◆ THE TASK: Since only the written part is wanted, repeat the records exactly and omit the pictures.

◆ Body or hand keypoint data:
▽

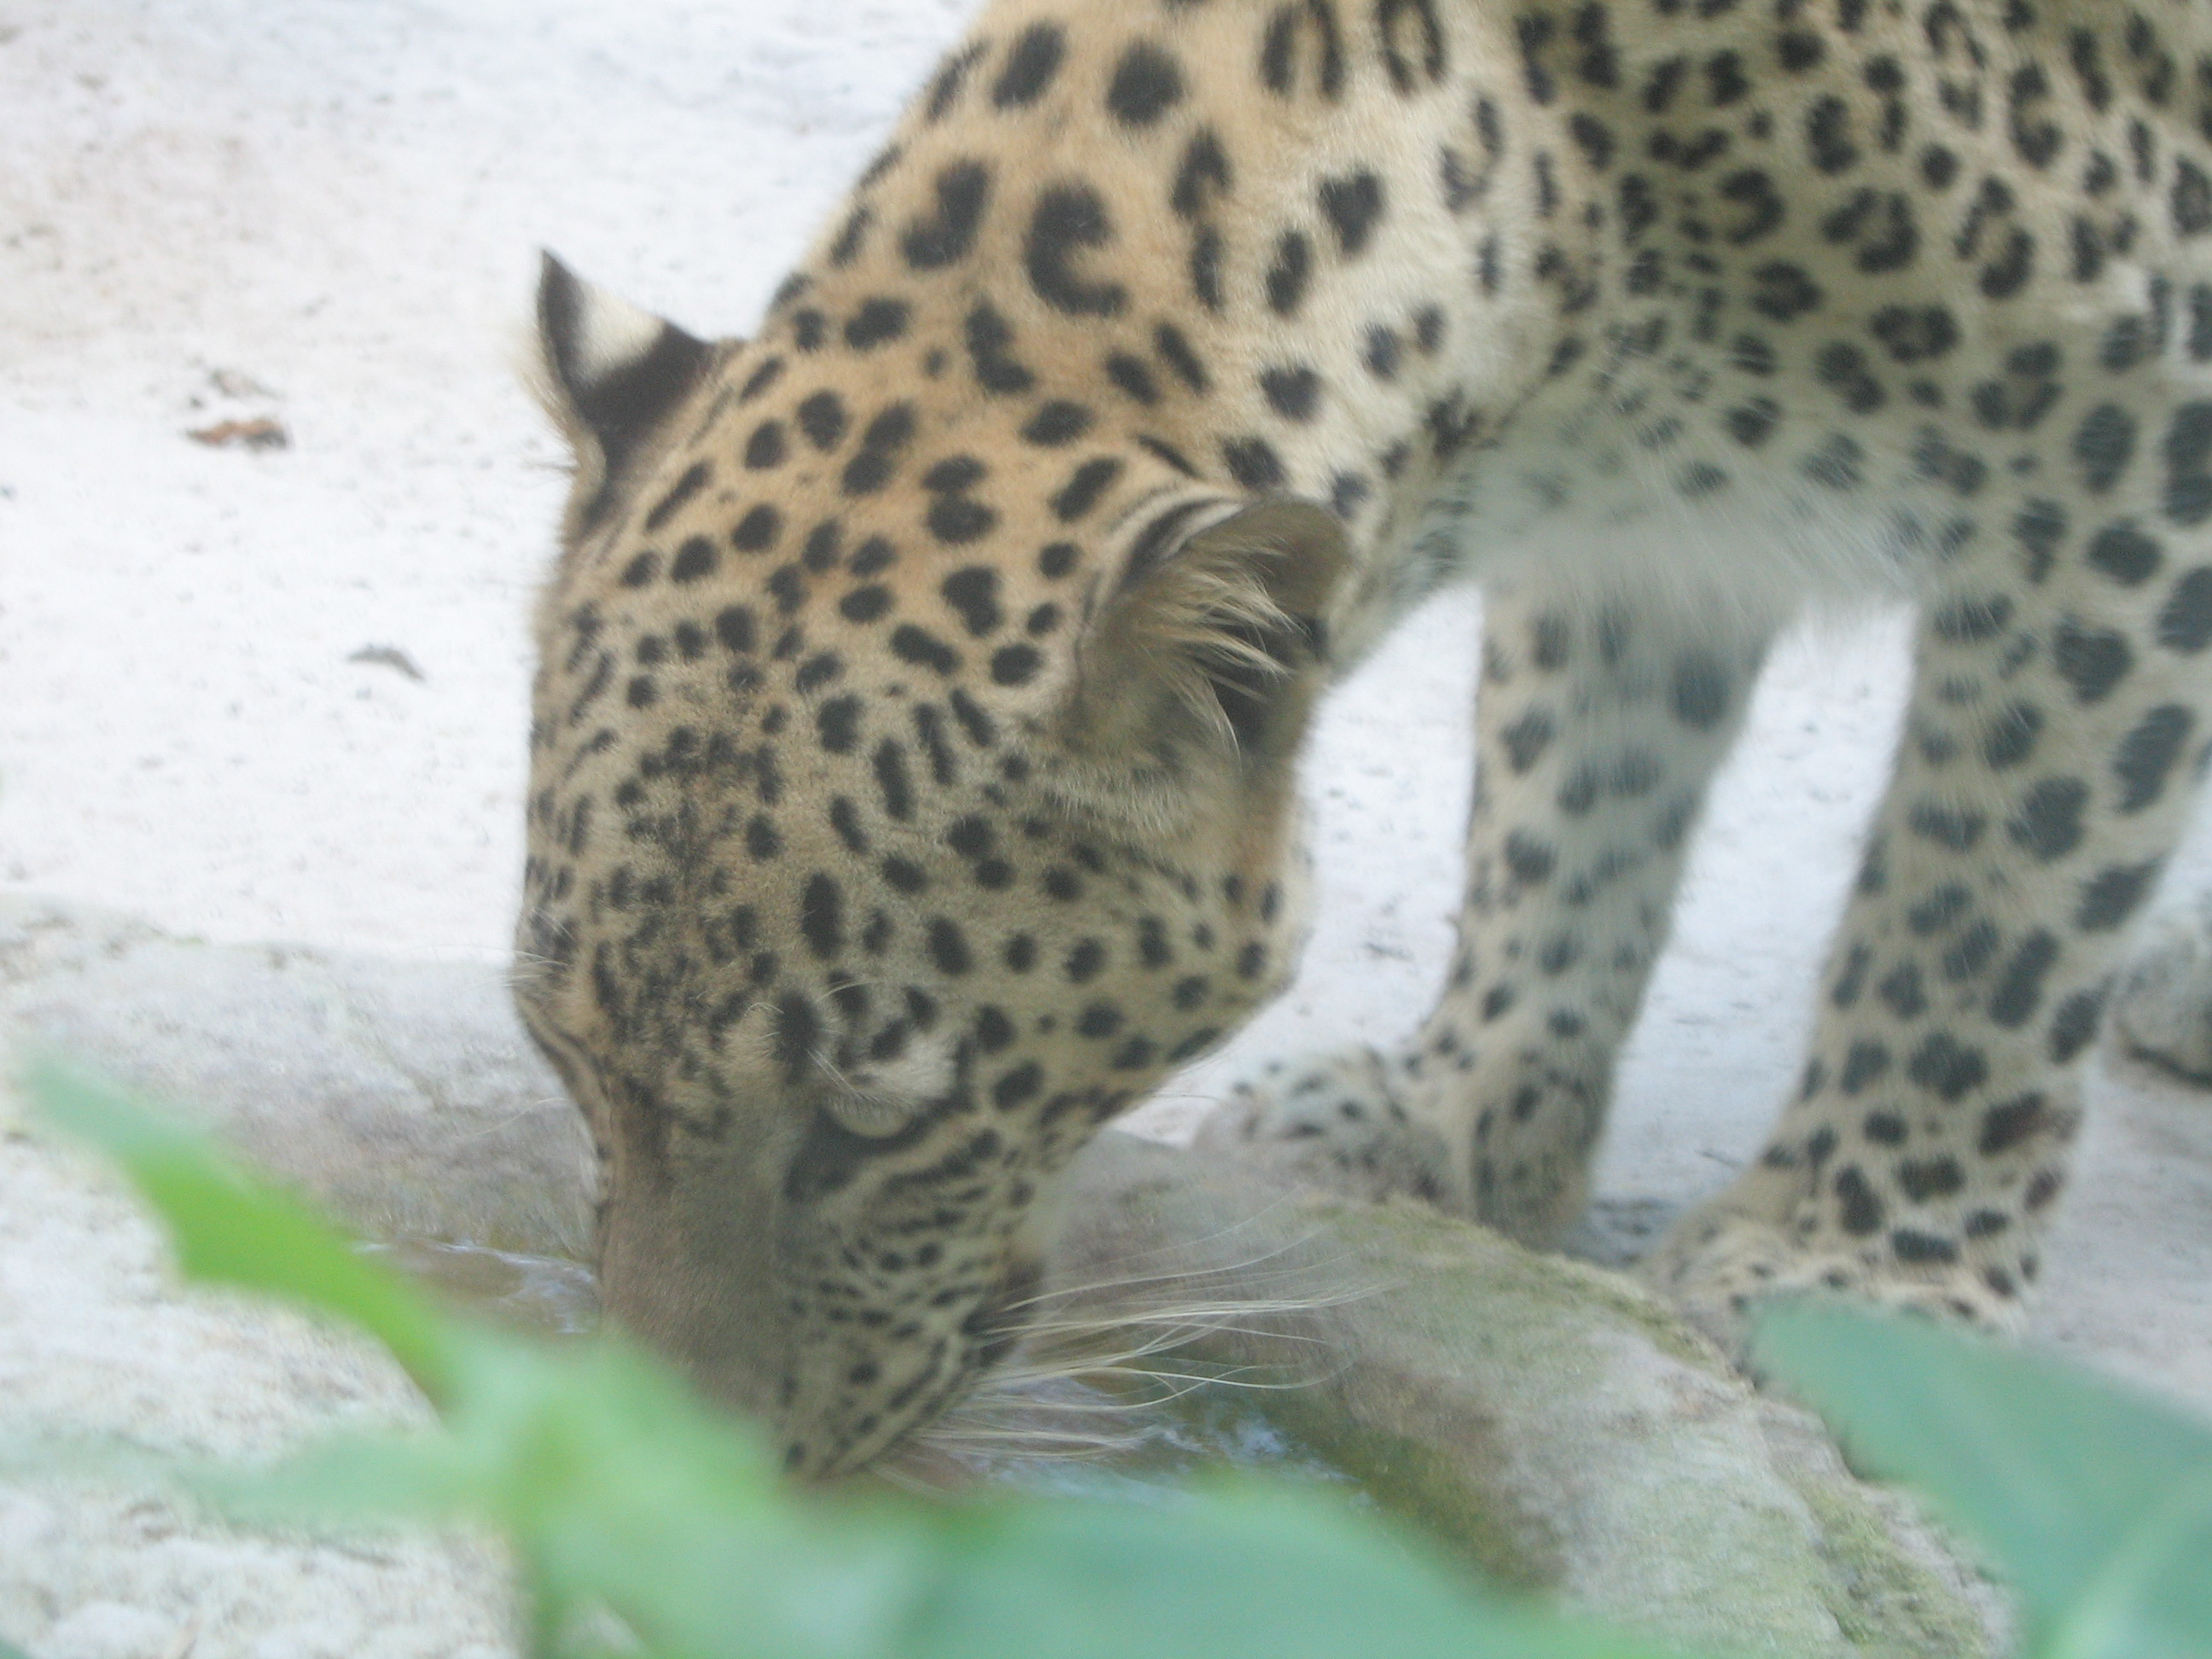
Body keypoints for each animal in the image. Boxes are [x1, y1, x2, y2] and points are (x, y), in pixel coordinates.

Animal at [514, 0, 2212, 1478]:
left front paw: (1850, 1273)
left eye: (875, 1131)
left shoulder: (2125, 451)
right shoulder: (1646, 533)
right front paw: (1458, 1122)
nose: (660, 1474)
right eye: (565, 1056)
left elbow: (1992, 901)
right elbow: (1576, 798)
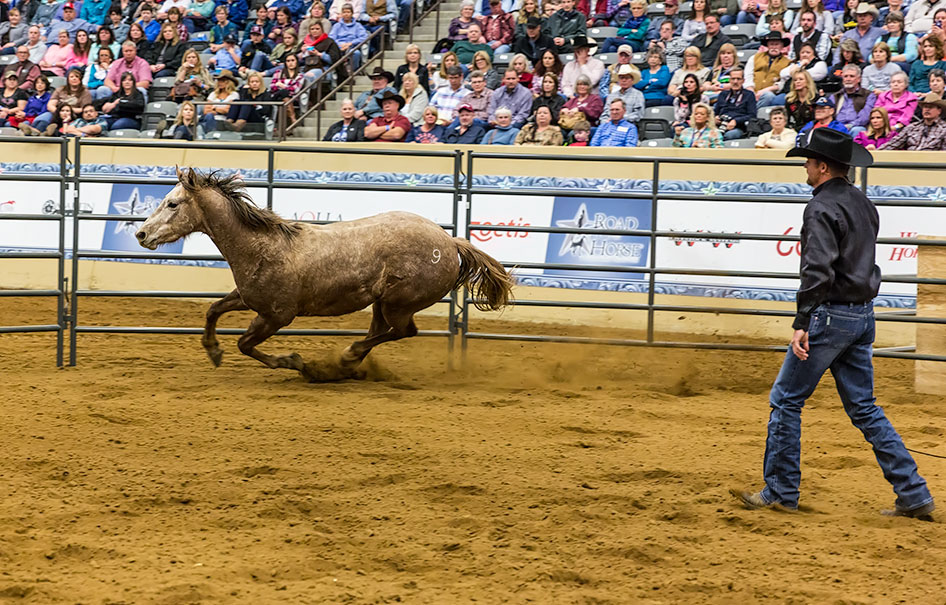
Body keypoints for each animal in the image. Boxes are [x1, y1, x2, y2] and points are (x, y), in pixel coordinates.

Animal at [136, 168, 512, 380]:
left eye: (172, 204)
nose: (141, 234)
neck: (260, 246)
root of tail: (449, 242)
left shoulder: (276, 316)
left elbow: (245, 344)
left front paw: (297, 363)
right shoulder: (248, 299)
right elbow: (213, 310)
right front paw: (213, 351)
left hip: (399, 303)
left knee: (402, 332)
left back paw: (345, 358)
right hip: (381, 304)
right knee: (382, 332)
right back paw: (349, 364)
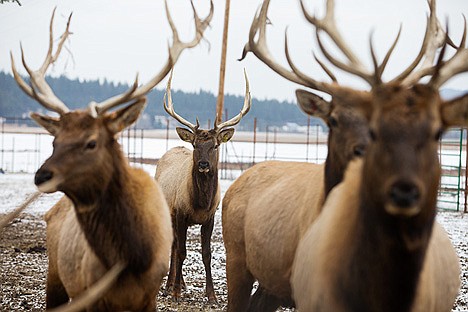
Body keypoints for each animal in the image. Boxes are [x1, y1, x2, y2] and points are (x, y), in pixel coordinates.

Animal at [10, 1, 212, 310]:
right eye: (55, 140)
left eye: (92, 142)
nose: (42, 175)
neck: (131, 262)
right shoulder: (91, 295)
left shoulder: (148, 296)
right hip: (56, 276)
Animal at [155, 69, 252, 302]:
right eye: (195, 144)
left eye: (215, 145)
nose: (203, 164)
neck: (199, 203)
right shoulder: (180, 213)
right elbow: (182, 251)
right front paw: (175, 293)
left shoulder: (210, 217)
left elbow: (206, 254)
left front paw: (212, 296)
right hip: (168, 212)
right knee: (174, 246)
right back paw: (170, 286)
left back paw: (180, 283)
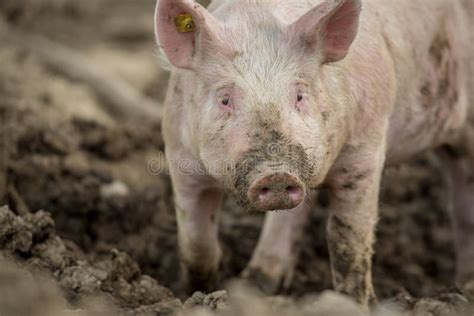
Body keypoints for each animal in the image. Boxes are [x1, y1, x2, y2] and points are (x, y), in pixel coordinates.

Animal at [154, 0, 472, 308]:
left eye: (300, 95)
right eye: (225, 99)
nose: (277, 174)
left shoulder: (365, 152)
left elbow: (347, 238)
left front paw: (356, 304)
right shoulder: (180, 157)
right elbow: (196, 242)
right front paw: (199, 296)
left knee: (461, 207)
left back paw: (464, 287)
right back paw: (257, 282)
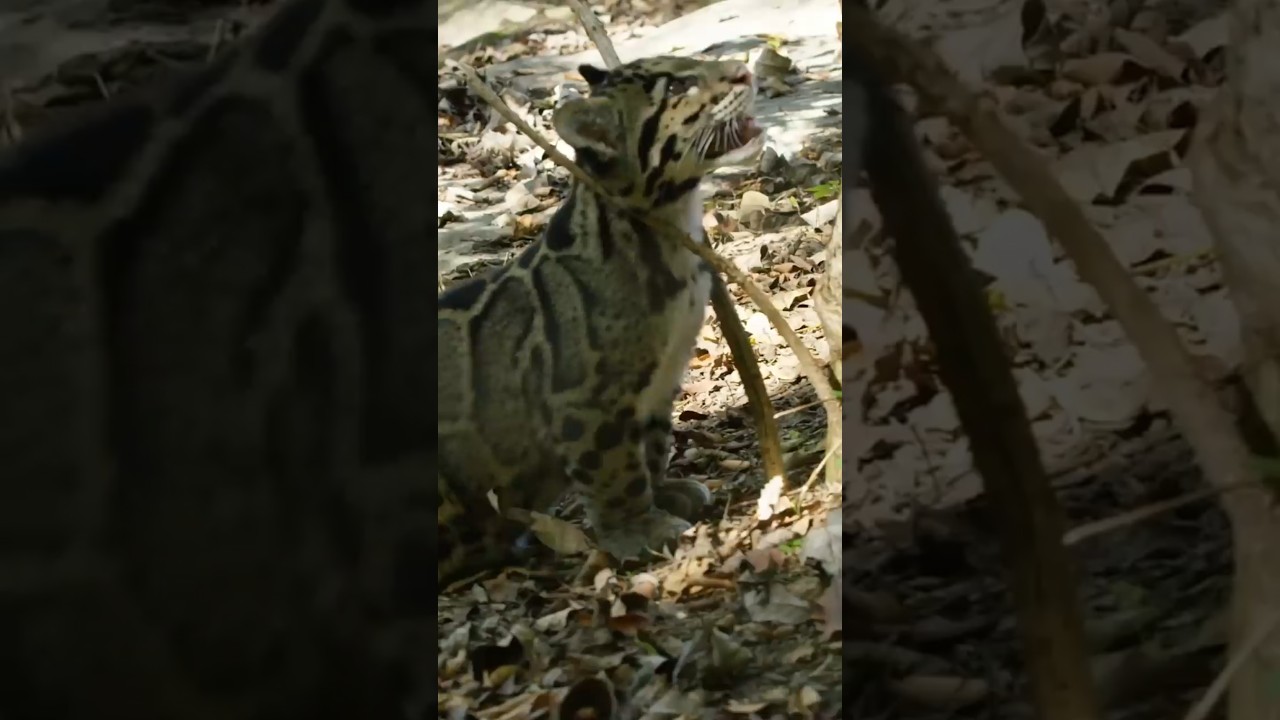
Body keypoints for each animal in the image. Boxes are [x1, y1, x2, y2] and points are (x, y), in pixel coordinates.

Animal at [437, 55, 766, 583]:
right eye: (675, 87)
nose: (743, 72)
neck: (670, 225)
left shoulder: (660, 379)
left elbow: (652, 443)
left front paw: (663, 492)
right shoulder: (586, 398)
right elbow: (615, 468)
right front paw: (639, 528)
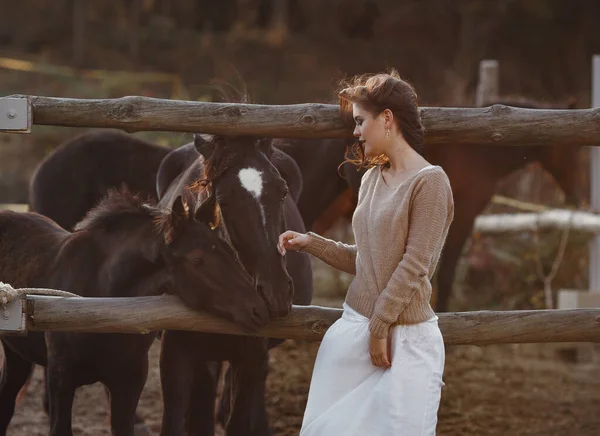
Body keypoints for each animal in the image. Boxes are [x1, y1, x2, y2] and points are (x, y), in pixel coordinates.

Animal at [0, 188, 264, 436]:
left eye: (229, 250)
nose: (259, 309)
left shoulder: (128, 384)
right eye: (197, 259)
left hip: (17, 355)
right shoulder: (61, 379)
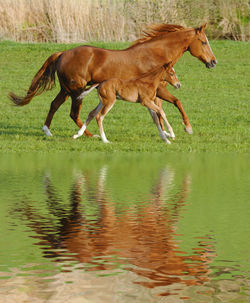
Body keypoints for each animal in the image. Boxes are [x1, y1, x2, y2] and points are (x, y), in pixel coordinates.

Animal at [9, 23, 217, 138]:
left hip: (67, 90)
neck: (154, 56)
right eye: (204, 42)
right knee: (75, 113)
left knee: (55, 105)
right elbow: (174, 103)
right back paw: (90, 135)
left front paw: (166, 132)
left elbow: (159, 111)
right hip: (76, 91)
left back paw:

△

◆ ANSWER TO THE PROBLEM:
Body keypoints for each animal in the image. Boxes are [x1, y1, x2, y2] and points are (x, y), in pixel coordinates.

Animal at [514, 0, 2212, 1478]:
left front paw: (1850, 1273)
left eye: (875, 1131)
left shoulder: (2125, 451)
right shoulder: (1646, 533)
right front paw: (1458, 1122)
nose: (660, 1474)
right eye: (565, 1056)
left elbow: (1992, 901)
right elbow: (1576, 798)
Body keypoints for each animal in the image. Boxes are [x1, y1, x2, y2] and points are (x, y), in pixel coordinates.

Animal at [136, 168, 512, 380]:
left eye: (172, 204)
nose: (141, 234)
neck: (260, 246)
root of tail: (449, 242)
left shoulder: (276, 316)
left elbow: (245, 344)
left front paw: (297, 363)
right shoulder: (248, 299)
right elbow: (213, 310)
right front paw: (213, 351)
left hip: (399, 303)
left knee: (402, 332)
left back paw: (345, 358)
right hip: (381, 304)
right knee: (382, 332)
right back paw: (349, 364)
Body keypoints for each animal in the image. Boxes are [x1, y1, x2, y2] and points are (x, y), in pixel coordinates.

Animal at [10, 1, 212, 310]:
right eye: (55, 140)
left eye: (92, 142)
nose: (42, 175)
neck: (131, 262)
right shoulder: (91, 295)
left shoulder: (148, 296)
right hip: (56, 276)
Animal at [155, 69, 252, 302]:
right eye: (195, 144)
left eye: (215, 145)
nose: (203, 164)
neck: (199, 203)
right shoulder: (180, 213)
right elbow: (182, 251)
right front paw: (175, 293)
left shoulder: (210, 217)
left elbow: (206, 254)
left front paw: (212, 296)
right hip: (168, 212)
right knee: (174, 246)
right back paw: (170, 286)
left back paw: (180, 283)
Body keypoints for each animal in the image. Boxes are [x1, y1, x2, y2] and points are (x, y), in pixel coordinates.

Animal at [154, 0, 472, 308]:
left eye: (300, 95)
right eye: (225, 99)
nose: (277, 174)
left shoulder: (365, 152)
left elbow: (347, 238)
left front paw: (356, 304)
right shoulder: (180, 157)
right elbow: (196, 242)
right front paw: (199, 296)
left knee: (461, 207)
left back paw: (464, 287)
right back paw: (257, 282)
Body keypoints for each animal in the image. Boxes are [x1, y1, x2, y2] and points are (x, y), in pixel coordinates.

Animal at [437, 55, 766, 583]:
right eye: (675, 87)
nose: (743, 72)
neck: (670, 225)
left shoulder: (660, 379)
left elbow: (652, 443)
left front paw: (663, 492)
right shoulder: (586, 398)
right elbow: (615, 468)
right front paw: (639, 528)
Body keypoints for each animal in the image. Boxes are [x1, y1, x2, y2] and points are (x, y), in pixel coordinates.

Animal at [0, 188, 264, 436]:
left eye: (229, 250)
nose: (259, 309)
left shoulder: (128, 384)
right eye: (197, 259)
left hip: (17, 355)
right shoulder: (61, 379)
Body keypoints for each animal in the image. Boxes are [x1, y1, x2, y2] and points are (x, y), in pixel coordinates.

Animal at [9, 23, 217, 138]:
left hip: (67, 90)
neck: (154, 56)
right eye: (204, 42)
right knee: (75, 113)
left knee: (55, 105)
right elbow: (174, 103)
right back paw: (90, 135)
left front paw: (166, 132)
left elbow: (159, 111)
right hip: (76, 91)
left back paw:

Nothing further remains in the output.